Options are exercisable at such times and subject to such terms and conditions as determined by the Committee at grant, and the exercisability of such options may be accelerated by the Committee in its sole discretion (except as limited under Section 409A). Payment of an option’s exercise price may be made: (i) in cash or by check, bank draft or money order, (ii) to the extent allowable by law, through a broker-assisted “cashless exercise” procedure, or (iii) on such other terms and conditions as may be acceptable to the Committee, which may include net exercises in which option shares are withheld to satisfy the exercise price.

Stock Appreciation Rights.  The Committee may grant SARs either with a stock option which may be exercised only at such times and to the extent the related option is exercisable (“Tandem SAR”) or independent of a stock option (“Non-Tandem SARs”). An SAR is a right to receive a payment either in cash or common stock, as the Committee may determine, equal in value to the excess of the fair market value of one share of Common Stock on the date of exercise over the exercise price per share established in connection with the grant of the SAR. The exercise price per share covered by an SAR is the exercise price per share of the related option in the case of a Tandem SAR and is the fair market value of the Common Stock on the date of grant in the case of a Non-Tandem SAR.

Restricted Stock.  The Committee may award “restricted” shares of Common Stock. Upon the award of restricted stock, the recipient has all rights of a stockholder with respect to the shares, including the right to receive dividends, the right to vote the shares of restricted stock and, conditioned upon full vesting of shares of restricted stock, the right to tender such shares, subject to the conditions and restrictions generally applicable to restricted stock or specifically set forth in the recipient’s restricted stock agreement. The Committee may determine at grant that the payment of dividends, if any, shall be deferred until the expiration of the applicable restriction period. Recipients of restricted stock are required to enter into a restricted stock agreement with us which states the restrictions to which the shares are subject and the criteria or date or dates on which such restrictions will lapse.

Cash Incentive Awards, Performance Units and Performance Shares.  The Committee may grant performance shares entitling recipients to receive a fixed number of shares of Common Stock or the cash equivalent thereof, as determined by the Committee in its sole discretion, upon the attainment of performance goals established by the Committee during a performance period specified by the Committee. The Committee may grant performance units or cash incentive awards entitling recipients to receive a value payable in cash or, in the case of performance units, a cash amount that will be converted to shares of Common Stock at a specified date, to be settled at that date in shares or at a later date in cash or shares as determined by the Committee.  Cash incentive awards and performance units will be earned only by the attainment of performance goals established by the Committee for a specified performance cycle. The Committee may subject such grants of cash incentive awards, performance units and performance shares to vesting and forfeiture conditions as it deems appropriate.

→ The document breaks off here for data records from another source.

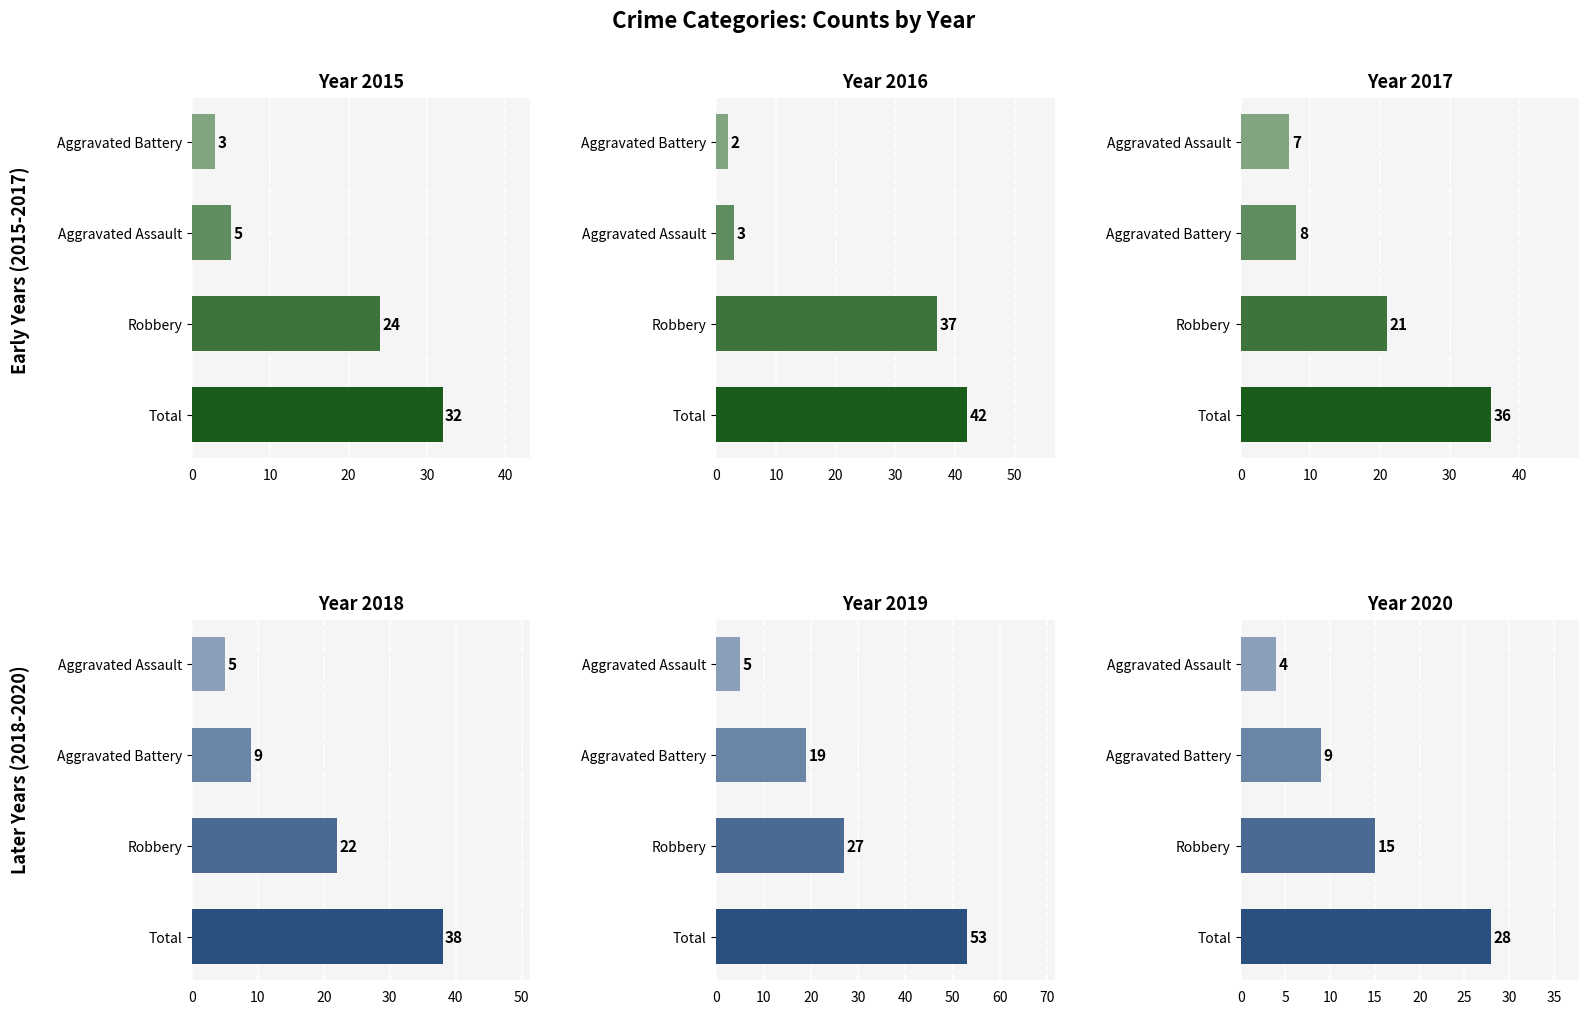

Is it true that 2015 equals 3 at Aggravated Battery?

True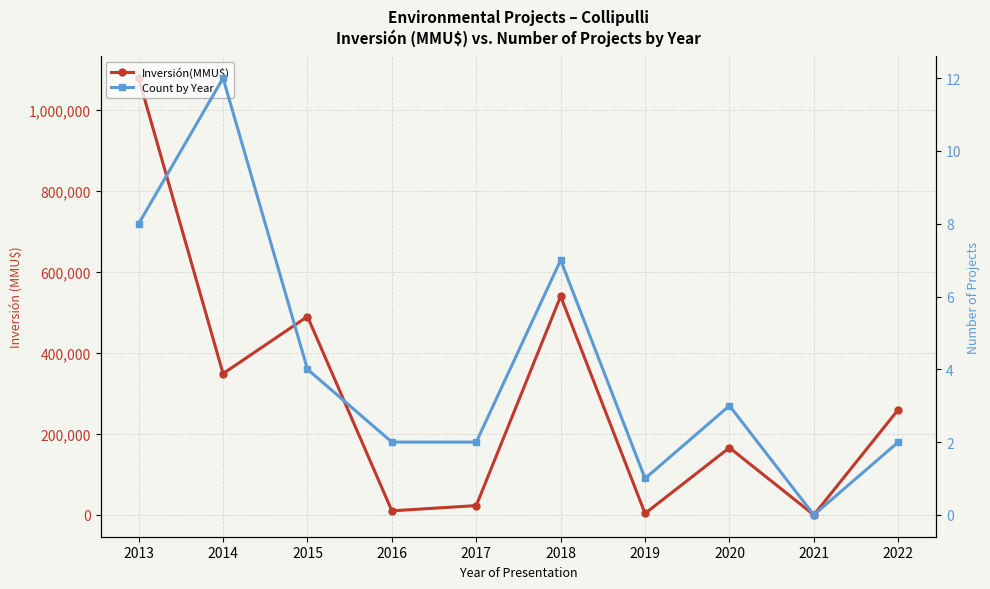

True or false: Count by Year and Inversión(MMU$) cross at least once.

False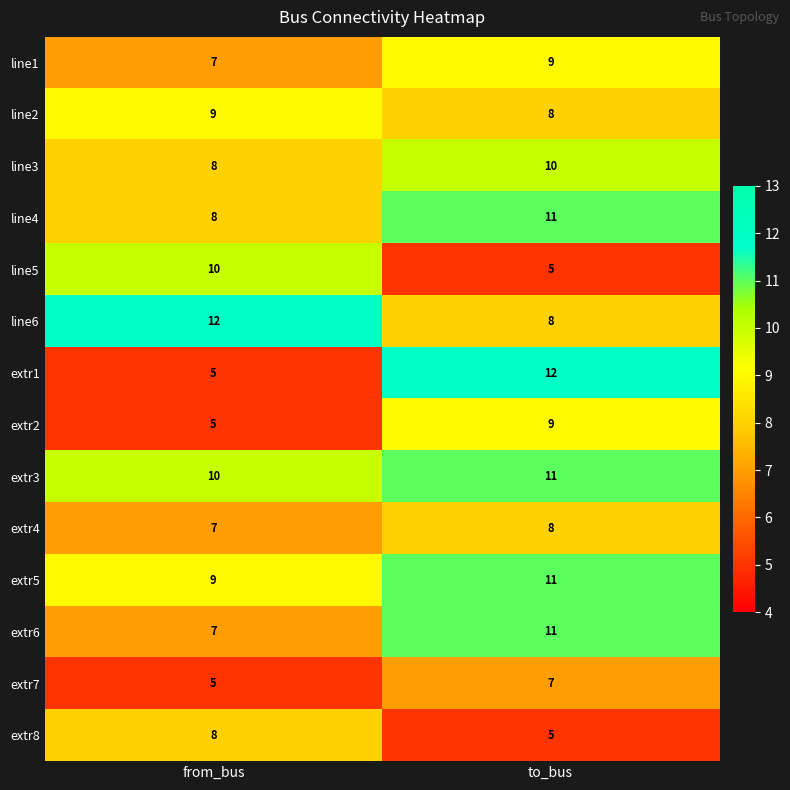

What is the difference between the highest and lowest values at from_bus?

7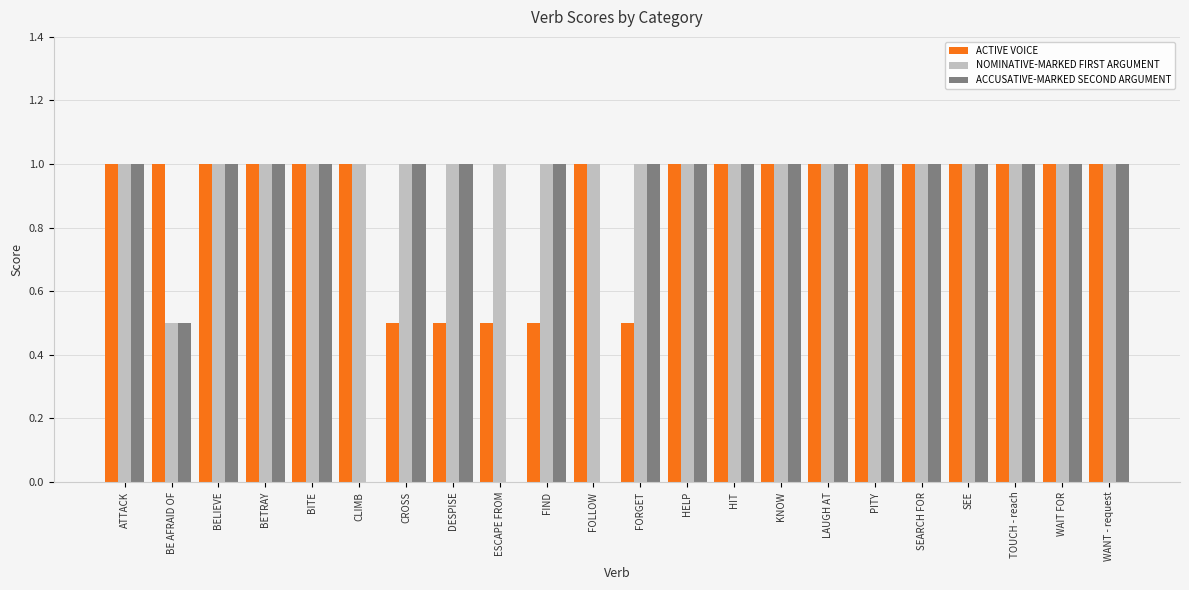

What value does the NOMINATIVE-MARKED FIRST ARGUMENT series have at WAIT FOR?

1.0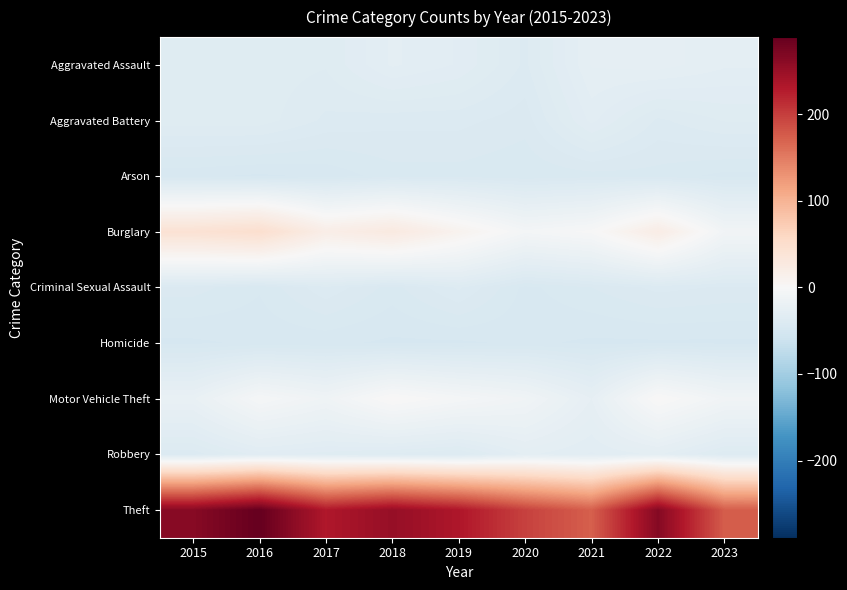

Reading left to right, list all the values displayed in this chart.

Aggravated Assault: 2015=-35.9	2016=-34.9	2017=-35.9	2018=-28.9	2019=-31.9	2020=-38.9	2021=-26.9	2022=-25.9	2023=-28.9
Aggravated Battery: 2015=-34.9	2016=-34.9	2017=-38.9	2018=-39.9	2019=-39.9	2020=-41.9	2021=-30.9	2022=-38.9	2023=-35.9
Arson: 2015=-46.9	2016=-47.9	2017=-46.9	2018=-43.9	2019=-43.9	2020=-44.9	2021=-43.9	2022=-43.9	2023=-45.9
Burglary: 2015=42.1	2016=48.1	2017=19.1	2018=27.1	2019=10.1	2020=-5.9	2021=-0.9	2022=21.1	2023=-8.9
Criminal Sexual Assault: 2015=-41.9	2016=-44.9	2017=-38.9	2018=-43.9	2019=-37.9	2020=-45.9	2021=-42.9	2022=-39.9	2023=-40.9
Homicide: 2015=-47.9	2016=-46.9	2017=-46.9	2018=-47.9	2019=-47.9	2020=-46.9	2021=-47.9	2022=-47.9	2023=-47.9
Motor Vehicle Theft: 2015=-20.9	2016=-3.9	2017=-11.9	2018=2.1	2019=-4.9	2020=-10.9	2021=-24.9	2022=2.1	2023=-9.9
Robbery: 2015=-39.9	2016=-32.9	2017=-34.9	2018=-36.9	2019=-38.9	2020=-28.9	2021=-31.9	2022=-28.9	2023=-37.9
Theft: 2015=263.1	2016=289.1	2017=232.1	2018=252.1	2019=233.1	2020=197.1	2021=173.1	2022=265.1	2023=175.1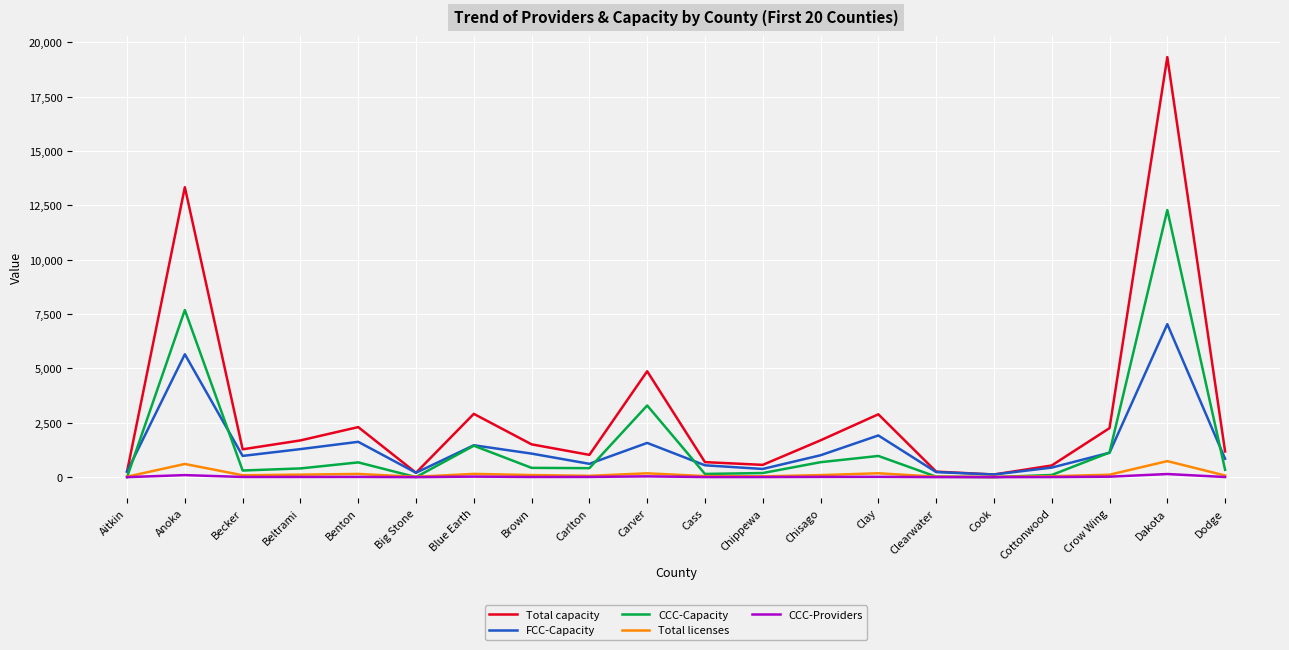

Is the value of CCC-Providers at Dakota greater than the value of Total capacity at Brown?

No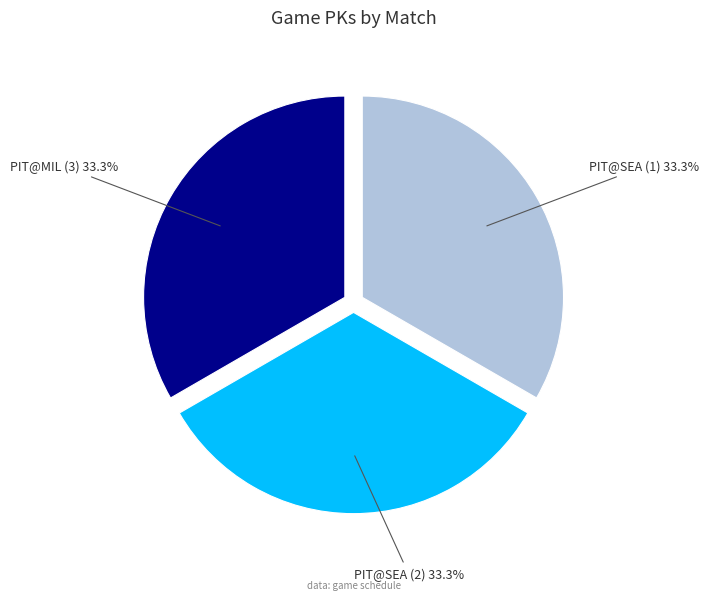

Is there a majority slice in this chart?

No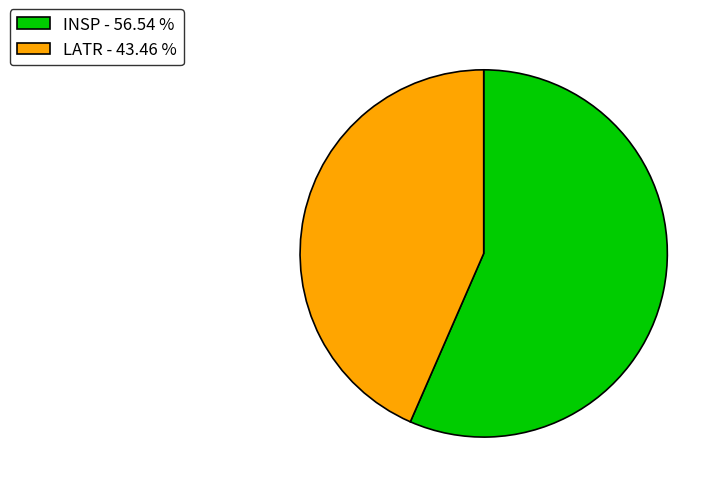

Rank the categories by value from lowest to highest.

LATR, INSP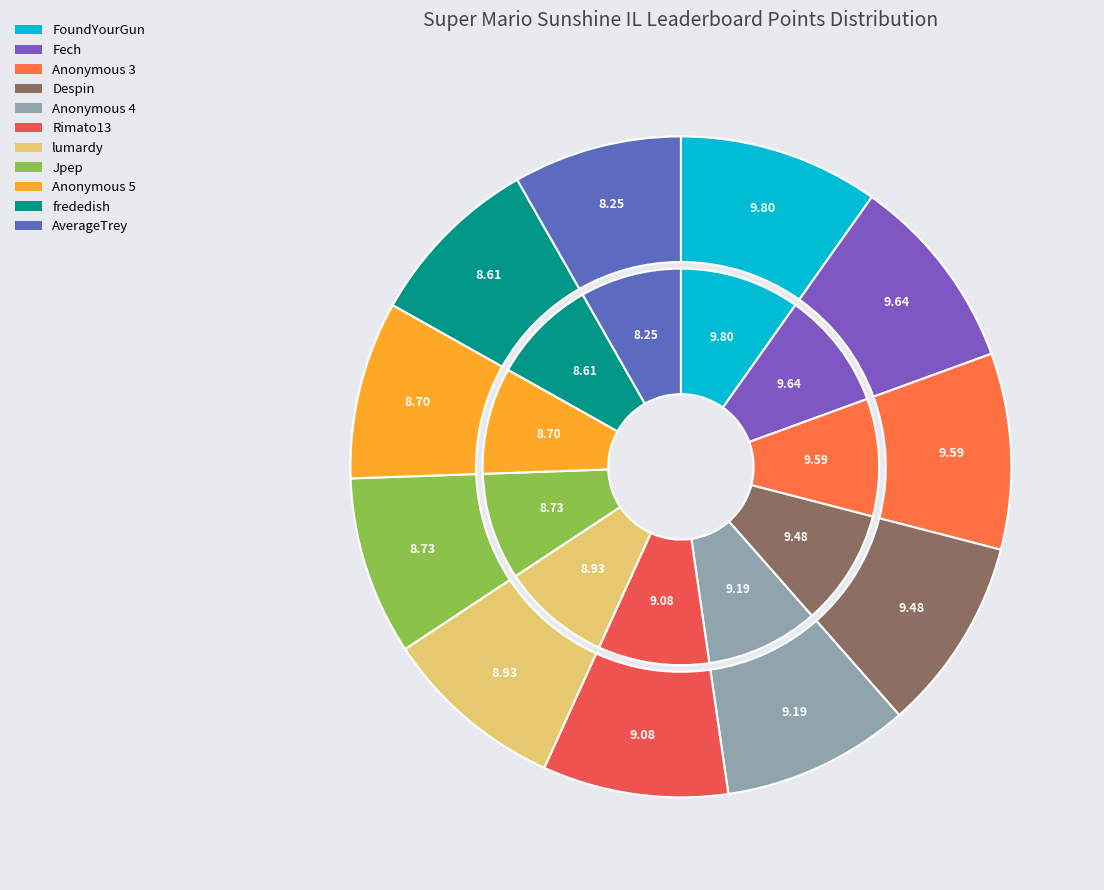

Does any single category account for the majority?

No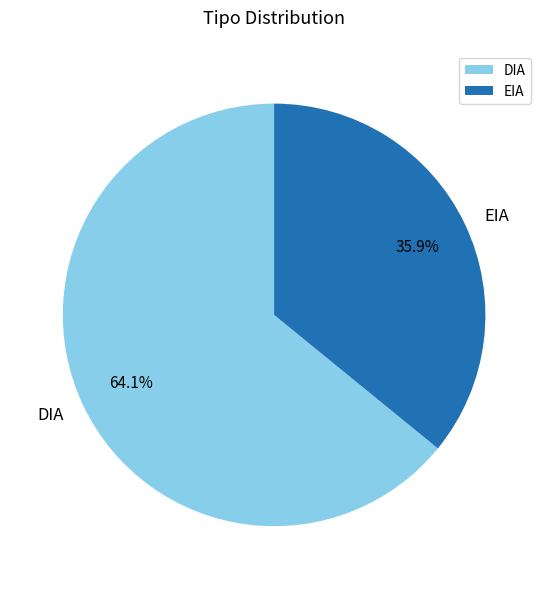

To the nearest percent, what is the difference between the DIA and EIA slice percentages?

28%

Other Stock-Based Awards.  The Committee may grant awards of Common Stock and other awards that are valued in whole or in part by reference to, or are payable in or otherwise based on, Common Stock and may be granted either alone or in addition to or in tandem with stock options, stock appreciation rights, restricted stock, performance shares or performance units. Other stock-based awards may include awards in the nature of share units, each representing a right to receive a share of stock at a future date upon satisfaction of vesting and other conditions as may be specified by the Committee.  Other stock-based awards can also include deferred shares that are granted in lieu of cash incentive awards.